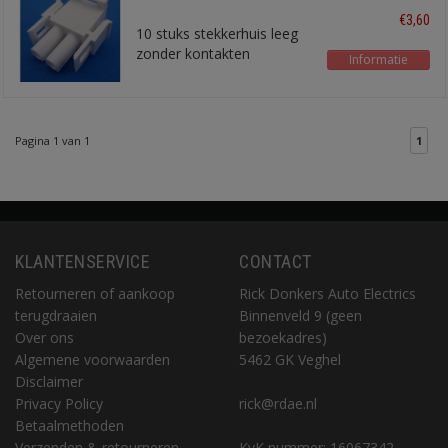
polig
€3,60
10 stuks stekkerhuis leeg
zonder kontakten
Informatie
Pagina 1 van 1
1
KLANTENSERVICE
CONTACT
Retourneren of aankoop
Rick Donkers Auto Electrics
terugdraaien
Binnenveld 9 (geen
Over ons
bezoekadres)
Algemene voorwaarden
5462 GK Veghel
Disclaimer
Privacy Policy
rick@rdae.nl
Betaalmethoden
Verzenden & retourneren
KvK nummer: 16067342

----------------

Any picture found in the records stays out, while everything else is copied exactly.

• Answer section:
polig
€3,60
10 stuks stekkerhuis leeg
zonder kontakten
Informatie
Pagina 1 van 1
1
KLANTENSERVICE
CONTACT
Retourneren of aankoop
Rick Donkers Auto Electrics
terugdraaien
Binnenveld 9 (geen
Over ons
bezoekadres)
Algemene voorwaarden
5462 GK Veghel
Disclaimer
Privacy Policy
rick@rdae.nl
Betaalmethoden
Verzenden & retourneren
KvK nummer: 16067342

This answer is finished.